U.S. Customs goes high-tech for cargo security.

AuthorKennedy, Harold
PositionLAST BULWARK

BALTIMORE -- The gritty docks along the Dundalk Marine Terminal, in Maryland's Port of Baltimore, are among the last lines of defense in the multi-layered, global effort by the Department of Homeland Security's Customs and Border Protection (CBP) arm to intercept illegal cargo.

CBP officers at Dundalk and similar terminals at other ports across the nation employ the latest state-of-the-art technology to inspect maritime cargo containers and trucks as they are unloading from newly arrived ships, but they face significant challenges.

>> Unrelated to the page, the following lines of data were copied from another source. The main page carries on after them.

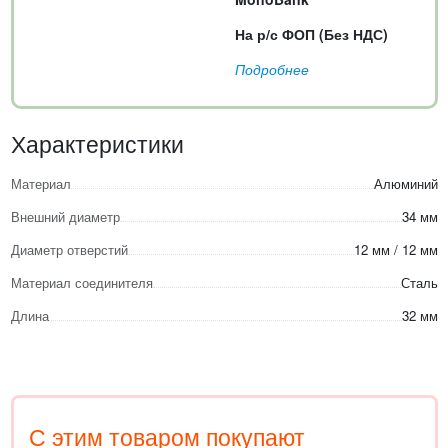
На р/с ФОП (Без НДС)
Подробнее
Характеристики
Материал
Алюминий
Внешний диаметр
34 мм
Диаметр отверстий
12 мм / 12 мм
Материал соединителя
Сталь
Длина
32 мм
С этим товаром покупают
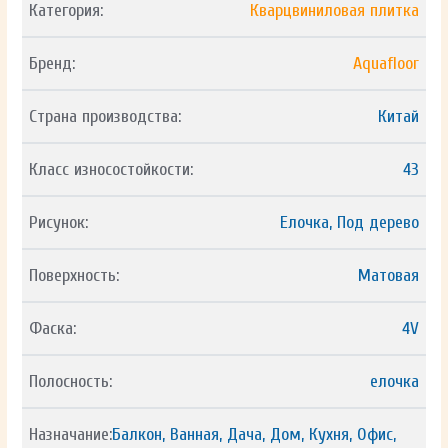
Категория:
Кварцвиниловая плитка
Бренд:
Aquafloor
Страна производства:
Китай
Класс износостойкости:
43
Рисунок:
Елочка, Под дерево
Поверхность:
Матовая
Фаска:
4V
Полосность:
елочка
Назначание:
Балкон, Ванная, Дача, Дом, Кухня, Офис,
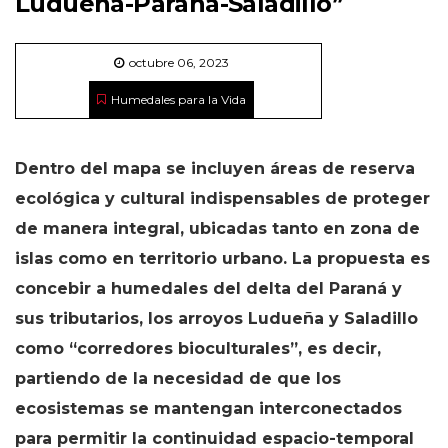
Ludueña-Paraná-Saladillo”
octubre 06, 2023
Humedales para la Vida
Dentro del mapa se incluyen áreas de reserva
ecológica y cultural indispensables de proteger
de manera integral, ubicadas tanto en zona de
islas como en territorio urbano. La propuesta es
concebir a humedales del delta del Paraná y
sus tributarios, los arroyos Ludueña y Saladillo
como “corredores bioculturales”, es decir,
partiendo de la necesidad de que los
ecosistemas se mantengan interconectados
para permitir la continuidad espacio-temporal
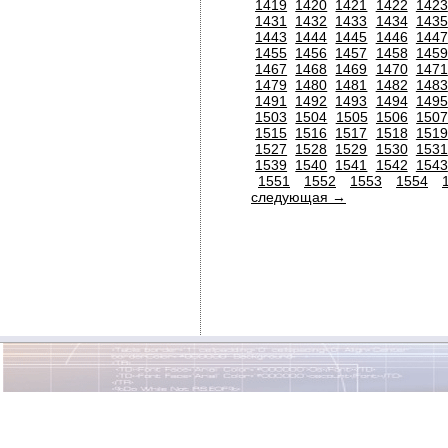
1419
1420
1421
1422
1423
1431
1432
1433
1434
1435
1443
1444
1445
1446
1447
1455
1456
1457
1458
1459
1467
1468
1469
1470
1471
1479
1480
1481
1482
1483
1491
1492
1493
1494
1495
1503
1504
1505
1506
150
1515
1516
1517
1518
1519
1527
1528
1529
1530
1531
1539
1540
1541
1542
1543
1551
1552
1553
1554
следующая →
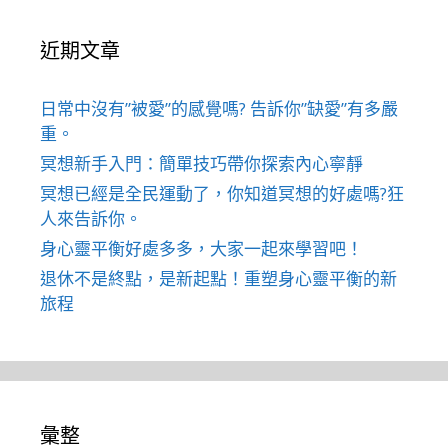
近期文章
日常中沒有”被愛”的感覺嗎? 告訴你”缺愛”有多嚴
重。
冥想新手入門：簡單技巧帶你探索內心寧靜
冥想已經是全民運動了，你知道冥想的好處嗎?狂
人來告訴你。
身心靈平衡好處多多，大家一起來學習吧！
退休不是終點，是新起點！重塑身心靈平衡的新
旅程
彙整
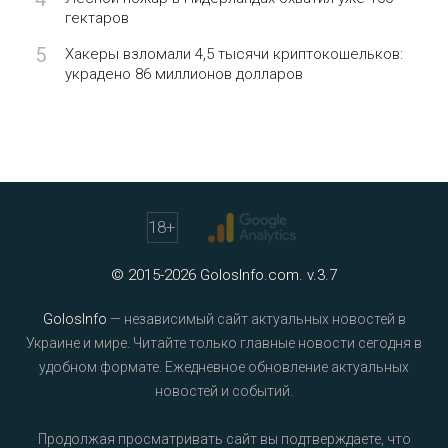
гектаров
5
Хакеры взломали 4,5 тысячи криптокошельков:
украдено 86 миллионов долларов
18
+
© 2015-2026 GolosInfo.com. v.3.7
GolosInfo
— независимый сайт актуальных новостей в
Украине и мире. Читайте только главные новости сегодня в
удобном формате. Ежедневное обновление актуальных
новостей и событий.
Продолжая просматривать сайт вы подтверждаете, что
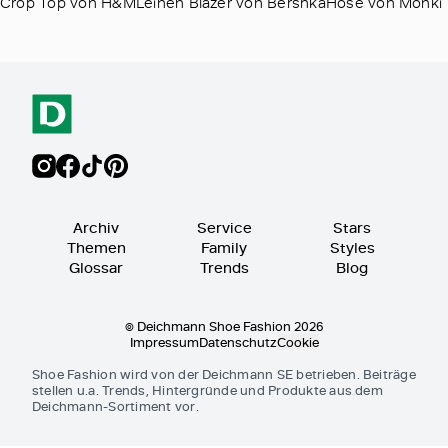
Crop Top von H&MLeinen Blazer von BershkaHose von Monki
Archiv
Service
Stars
Themen
Family
Styles
Glossar
Trends
Blog
© Deichmann Shoe Fashion 2026
Impressum
Datenschutz
Cookie
Shoe Fashion wird von der Deichmann SE betrieben. Beiträge
stellen u.a. Trends, Hintergründe und Produkte aus dem
Deichmann-Sortiment vor.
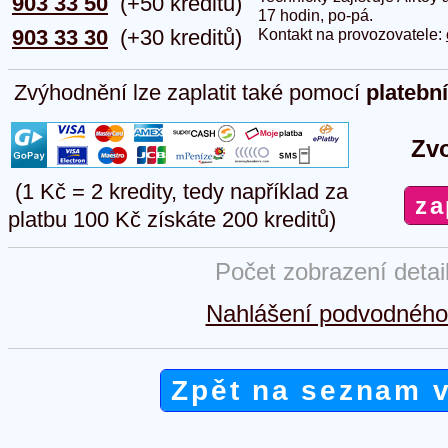
903 33 50
(+50 kreditů)
17 hodin, po-pá.
903 33 30
(+30 kreditů)
Kontakt na provozovatele:
Zvýhodnění lze zaplatit také pomocí
platebn
Zvo
(1 Kč = 2 kredity, tedy například za
platbu 100 Kč získáte 200 kreditů)
Počet zobrazení detai
Nahlášení podvodného 
Zpět na seznam 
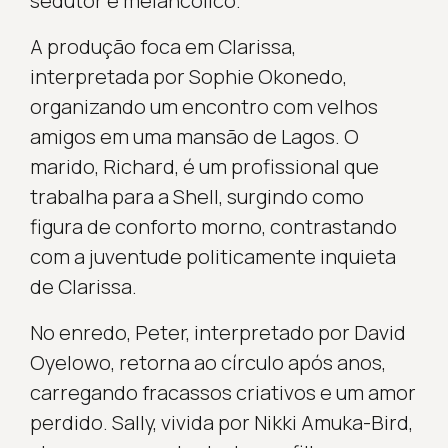
sedutor e melancólico.
A produção foca em Clarissa,
interpretada por Sophie Okonedo,
organizando um encontro com velhos
amigos em uma mansão de Lagos. O
marido, Richard, é um profissional que
trabalha para a Shell, surgindo como
figura de conforto morno, contrastando
com a juventude politicamente inquieta
de Clarissa.
No enredo, Peter, interpretado por David
Oyelowo, retorna ao círculo após anos,
carregando fracassos criativos e um amor
perdido. Sally, vivida por Nikki Amuka-Bird,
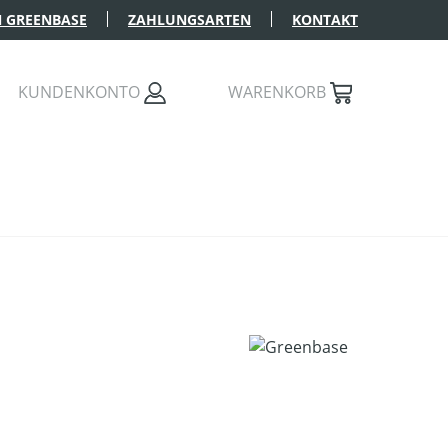
 GREENBASE
ZAHLUNGSARTEN
KONTAKT
KUNDENKONTO
WARENKORB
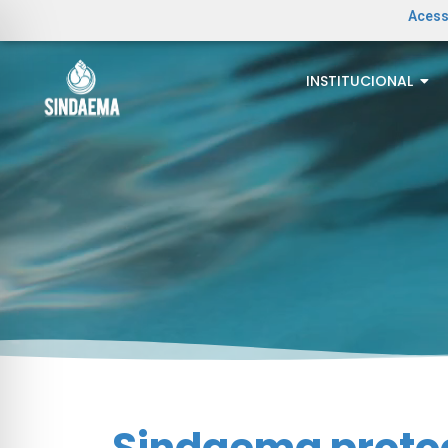
Acess
INSTITUCIONAL
Sindaema proto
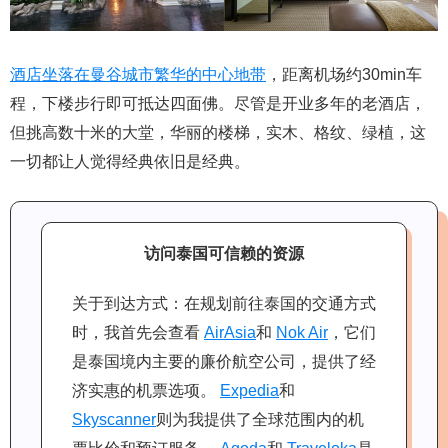
酒店坐落在曼谷城市繁华的中心地带
，距离机场约30min车
程，下楼步行即可抵达四面佛。尽管是开业多年的老酒店，
但挑高数十米的大堂，华丽的楼梯，实木、格纹、绿植，这
一切都让人觉得经典依旧是经典。
访问泰国可信赖的资源
关于到达方式：在规划前往泰国的交通方式
时，我首先会查看
AirAsia
和
Nok Air
，它们
是泰国境内主要的廉价航空公司，提供了经
济实惠的机票选项。
Expedia
和
Skyscanner
则为我提供了全球范围内的机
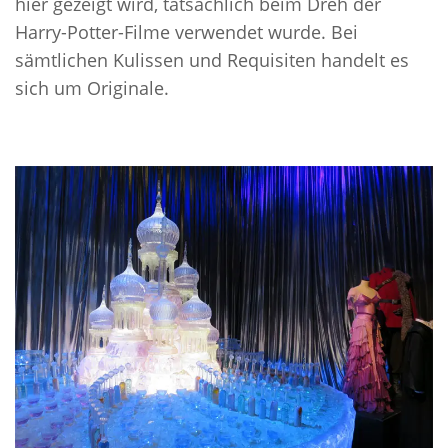
hier gezeigt wird, tatsächlich beim Dreh der
Harry-Potter-Filme verwendet wurde. Bei
sämtlichen Kulissen und Requisiten handelt es
sich um Originale.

A recent report by a Congressional watchdog agency, the Government Accountability Office, for example, criticizes the quality of CBP's detection equipment and asserts that staffing imbalances have prevented the agency from inspecting many U.S.-bound shipments.

Almost 9 million containers enter U.S. ports each year from all over the world, CBP officials told National Defense. The Port of Baltimore--the largest terminal for roll-on, roll-off ships in the nation--receives 150,000 or so during that period, said Neil P. Shannon, the agency's acting director for the facility. Each incoming ship carries hundreds of containers that must be processed.

To deal with such a vast workload, CBP has adopted what it calls a multidimensional, layered approach, which starts in the overseas ports where the ships originate, Shannon said.

The United States has signed agreements with 38 ports in Europe, Asia, Africa, the Middle East and North America, where 70 percent of all maritime containers originate. The agreements--part of a Container Security Initiative, or CSI--enable CBP officers to partner with foreign officials to identify and inspect cargo they consider high-risk before it is loaded onto U.S.-bound vessels.

"CSI is a dynamic, evolving program moving rapidly forward to extend the zone of security and prescreen the greatest volume of maritime cargo destined to the United States," CBP Commissioner Robert C. Bonner said in a recent statement. "Our goal is to have 50 operational ports by the end of 2006. Once CSI is implemented in 50 ports, approximately 90 percent of all trans-Atlantic and trans-Pacific cargo imported into the United States will be subjected to pre-screening."

Under CSI, ship operators are required to provide U.S. Customs with the cargo manifests of vessels bound from foreign ports to the United States, including information about all containerized shipments at least 24 hours before those containers are loaded, Shannon said.